Out of pure spite, seeing himself rejected, the governor of Tucumán challenged Floriana’s father to a duel, and they drew swords by a spring and cut each other about until some ladies, not without courage, interposed themselves.

Floriana burned with fury to see her father wounded and determined to avenge it with her own hand. She sent word to the governor that on the next night she would await him in a certain shop, where she wished to speak to him without witnesses.

The governor donned his best clothes — a department in which he was excessively vain, that abominable vice in men who have studied in the school of Heliogabalus, of whom Herodiano said that he despised Roman and Greek woolen clothing and wore gold and purple with precious stones in the Persian style, as Lampridio records. The governor arrived punctually, exquisitely arrayed, and at the designated hour Floriana appeared bringing amid the lovely flowers of her face the poisonous asp of her anger. Taking a broad and well-sharpened razor out of her sleeve, she rushed at him like a lioness to cut his face, hurling many an insult at him. The governor fended off the blade with his hand and produced a dagger. Alert to the danger, Floriana threw over his face a bundle of cloth, behind which she was able to seize in both hands a stout stick which there and then sealed his fate. She gave the governor of Tucumán such a whack that he fell flat.
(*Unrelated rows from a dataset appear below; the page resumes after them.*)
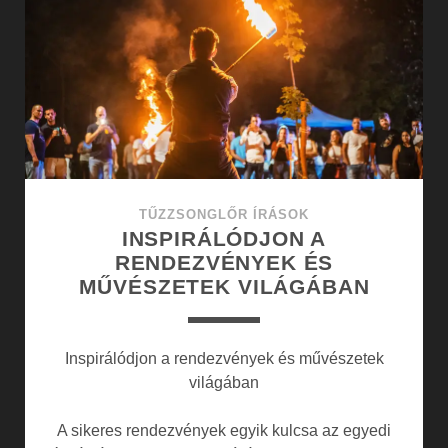
ÚJ
DIMENZIÓJÁT
TŰZZSONGLŐR ÍRÁSOK
INSPIRÁLÓDJON A
RENDEZVÉNYEK ÉS
MŰVÉSZETEK VILÁGÁBAN
Inspirálódjon a rendezvények és művészetek
világában
A sikeres rendezvények egyik kulcsa az egyedi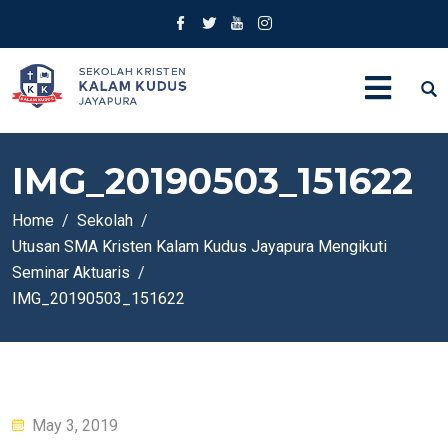
IMG_20190503_151622
Home
Sekolah
Utusan SMA Kristen Kalam Kudus Jayapura Mengikuti
Seminar Aktuaris
IMG_20190503_151622
Posted
May 3, 2019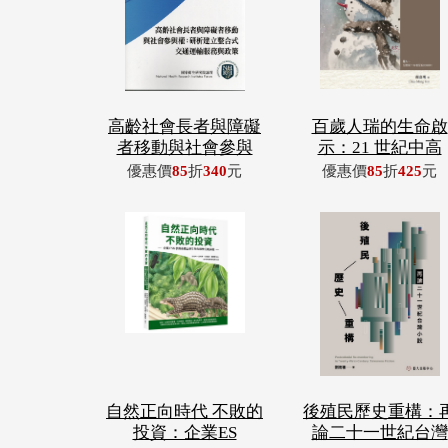
高齡社會長者與障礙
百歲人瑞的生命啟
者移動與社會參與
示：21 世紀中高
優惠價
85
折
340
元
優惠價
85
折
425
元
自然正向時代 不敗的
後殖民歷史重構：
投資：企業ES
論二十一世紀台灣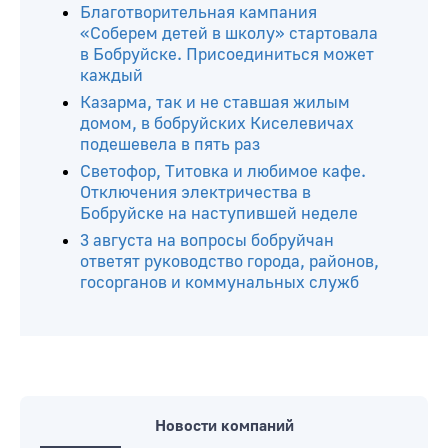
Благотворительная кампания
«Соберем детей в школу» стартовала
в Бобруйске. Присоединиться может
каждый
Казарма, так и не ставшая жилым
домом, в бобруйских Киселевичах
подешевела в пять раз
Светофор, Титовка и любимое кафе.
Отключения электричества в
Бобруйске на наступившей неделе
3 августа на вопросы бобруйчан
ответят руководство города, районов,
госорганов и коммунальных служб
Новости компаний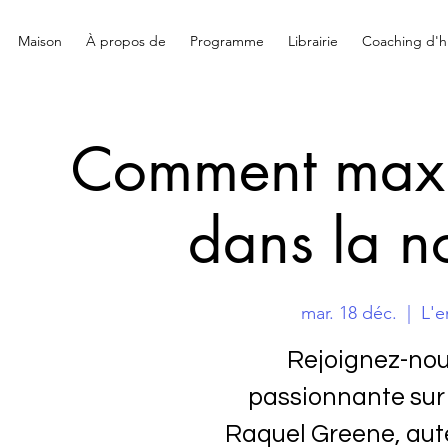
Maison
À propos de
Programme
Librairie
Coaching d'hi
Comment maxim
dans la n
mar. 18 déc.
  |  
L'e
Rejoignez-nou
passionnante sur
Raquel Greene, aut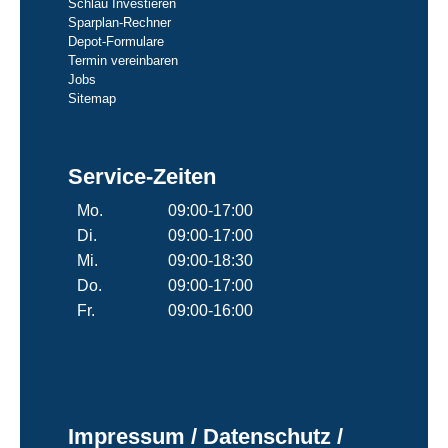
Schlau Investieren
Sparplan-Rechner
Depot-Formulare
Termin vereinbaren
Jobs
Sitemap
Service-Zeiten
Mo.
09:00-17:00
Di.
09:00-17:00
Mi.
09:00-18:30
Do.
09:00-17:00
Fr.
09:00-16:00
Impressum / Datenschutz /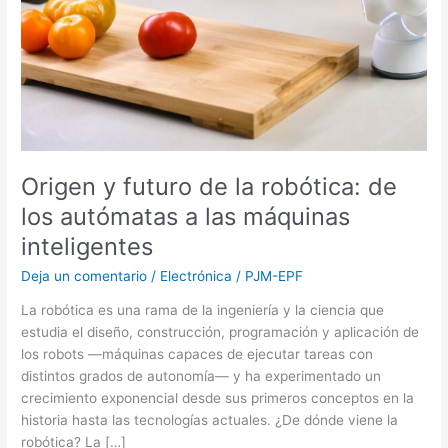
los
autómatas
a
las
máquinas
inteligentes
Origen y futuro de la robótica: de
los autómatas a las máquinas
inteligentes
Deja un comentario
/
Electrónica
/
PJM-EPF
La robótica es una rama de la ingeniería y la ciencia que
estudia el diseño, construcción, programación y aplicación de
los robots —máquinas capaces de ejecutar tareas con
distintos grados de autonomía— y ha experimentado un
crecimiento exponencial desde sus primeros conceptos en la
historia hasta las tecnologías actuales. ¿De dónde viene la
robótica? La […]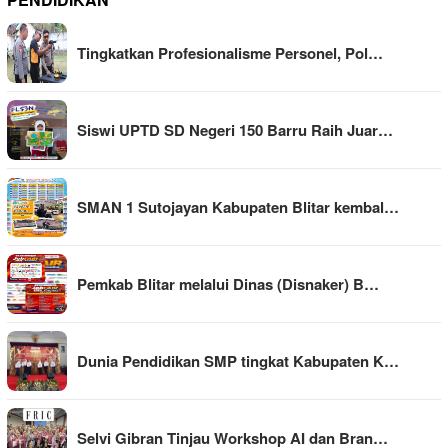
Tingkatkan Profesionalisme Personel, Pol…
Siswi UPTD SD Negeri 150 Barru Raih Juar…
SMAN 1 Sutojayan Kabupaten Blitar kembal…
Pemkab Blitar melalui Dinas (Disnaker) B…
Dunia Pendidikan SMP tingkat Kabupaten K…
Selvi Gibran Tinjau Workshop AI dan Bran…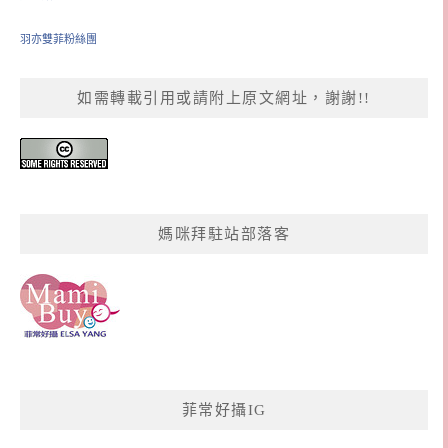
羽亦雙菲粉絲團
如需轉載引用或請附上原文網址，謝謝!!
媽咪拜駐站部落客
菲常好攝IG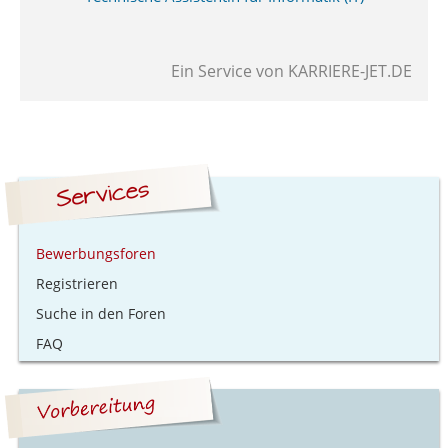
Ein Service von
KARRIERE-JET.DE
Bewerbungsforen
Registrieren
Suche in den Foren
FAQ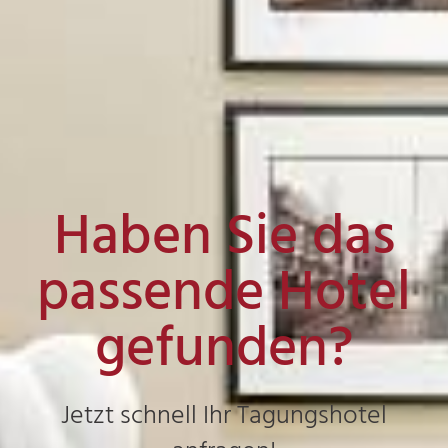
Haben Sie das
passende Hotel
gefunden?
Jetzt schnell Ihr Tagungshotel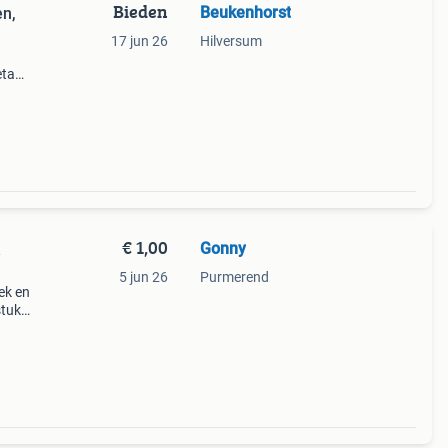
Bieden
Beukenhorst
en,
17 jun 26
Hilversum
eta
t? Het
 adver
€ 1,00
Gonny
5 jun 26
Purmerend
ek en
stuk
maar
 b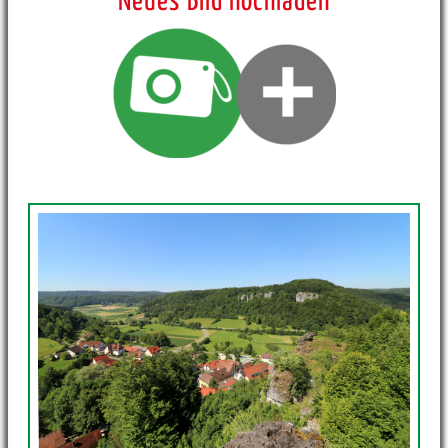
Neues Bild hochladen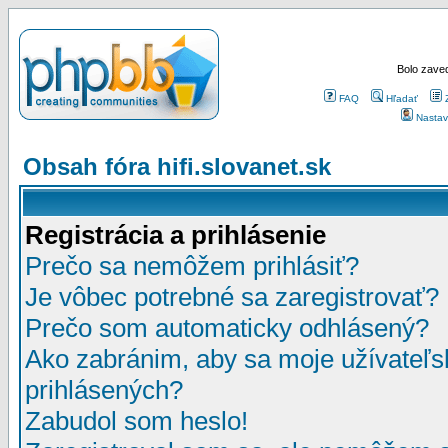
Bolo zaved
FAQ
Hľadať
Nastav
Obsah fóra hifi.slovanet.sk
Registrácia a prihlásenie
Prečo sa nemôžem prihlásiť?
Je vôbec potrebné sa zaregistrovať?
Prečo som automaticky odhlásený?
Ako zabránim, aby sa moje užívateľ
prihlásených?
Zabudol som heslo!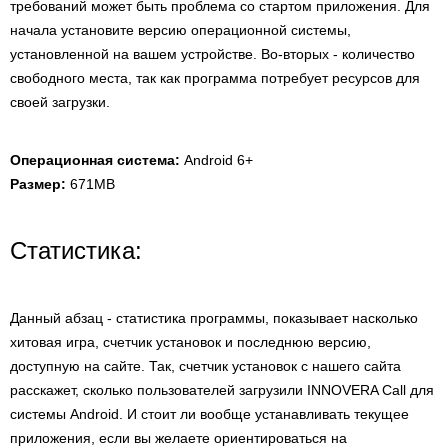
требований может быть проблема со стартом приложения. Для
начала установите версию операционной системы,
установленной на вашем устройстве. Во-вторых - количество
свободного места, так как программа потребует ресурсов для
своей загрузки.
Операционная система:
Android 6+
Размер:
671MB
Статистика:
Данный абзац - статистика программы, показывает насколько
хитовая игра, счетчик установок и последнюю версию,
доступную на сайте. Так, счетчик установок с нашего сайта
расскажет, сколько пользователей загрузили INNOVERA Call для
системы Android. И стоит ли вообще устанавливать текущее
приложения, если вы желаете ориентироваться на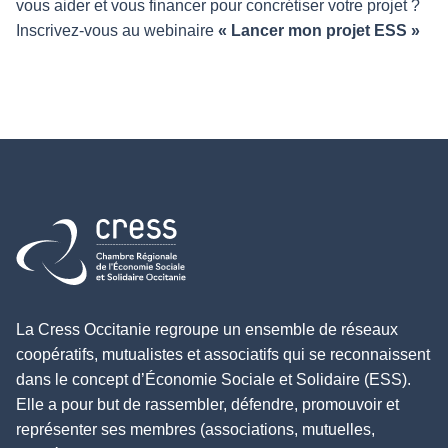
vous aider et vous financer pour concrétiser votre projet ?
Inscrivez-vous au webinaire
« Lancer mon projet ESS »
Retour à l'accueil
La Cress Occitanie regroupe un ensemble de réseaux
coopératifs, mutualistes et associatifs qui se reconnaissent
dans le concept d’Économie Sociale et Solidaire (ESS).
Elle a pour but de rassembler, défendre, promouvoir et
représenter ses membres (associations, mutuelles,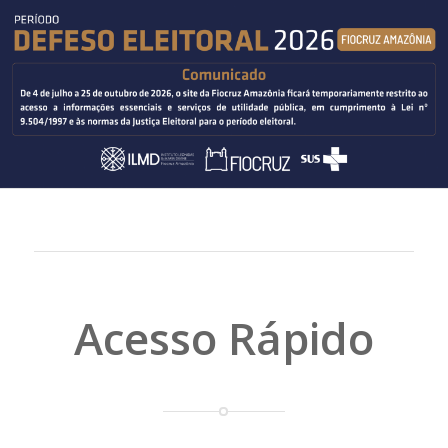
Acesso Rápido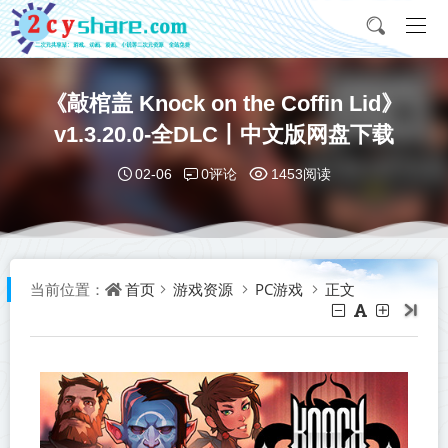
《敲棺盖 Knock on the Coffin Lid》
v1.3.20.0-全DLC丨中文版网盘下载
0评论
02-06
1453阅读
首页
游戏资源
PC游戏
正文
当前位置：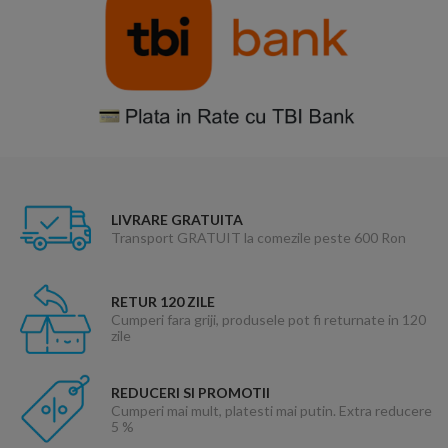
LIVRARE GRATUITA
Transport GRATUIT la comezile peste 600 Ron
RETUR 120 ZILE
Cumperi fara griji, produsele pot fi returnate in 120
zile
REDUCERI SI PROMOTII
Cumperi mai mult, platesti mai putin. Extra reducere
5 %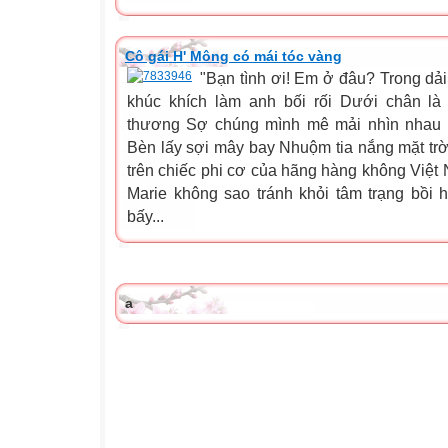
Cô gái H' Mông có mái tóc vàng
"Bạn tình ơi! Em ở đâu? Trong dả
khúc khích làm anh bối rối Dưới chân là
thương Sợ chúng mình mê mải nhìn nhau 
Bèn lấy sợi mây bay Nhuộm tia nắng mặt trời
trên chiếc phi cơ của hãng hàng không Việt 
Marie không sao tránh khỏi tâm trạng bồi 
bấy...
a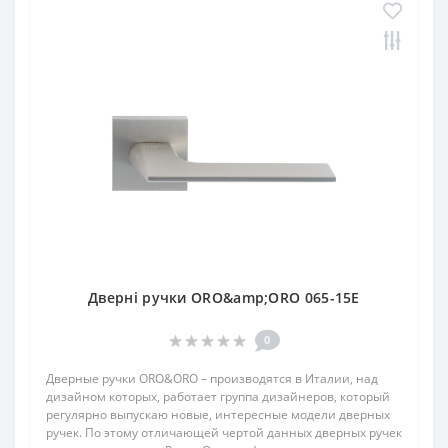
Дверні ручки ORO&amp;ORO 065-15E
0
Дверные ручки ORO&ORO – производятся в Италии, над
дизайном которых, работает группа дизайнеров, который
регулярно выпускаю новые, интересные модели дверных
ручек. По этому отличающей чертой данных дверных ручек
Heavyhearted and scared, Floriana’s parents tried to hide her in their house, but it was not possible. The magistrate, the highest justice and police authority, came running and Floriana had no alternative to going up to her room and throwing herself out of the window into the street. God willed her skirt to catch on a projection from the window frame and she hung from it head downward.

A servant who knew Don Julio Sánchez Farfán and knew he loved her mistress told him to go to the alley behind the houses and see if Floriana was there, because she had just thrown herself from the window. But as Captain Rodrigo de Albuquerque saw Don Julio secretly talking to the servant, he followed him to the alley.

Don Julio arrived just when the afflicted Floriana, who had been suspended for some time, was pleading in mortal fear for help, saying that she was choking. Her knightly lover approached and, stretching out his arms, took her by the shoulders and gave her a hard pull, tumbling with her to the ground.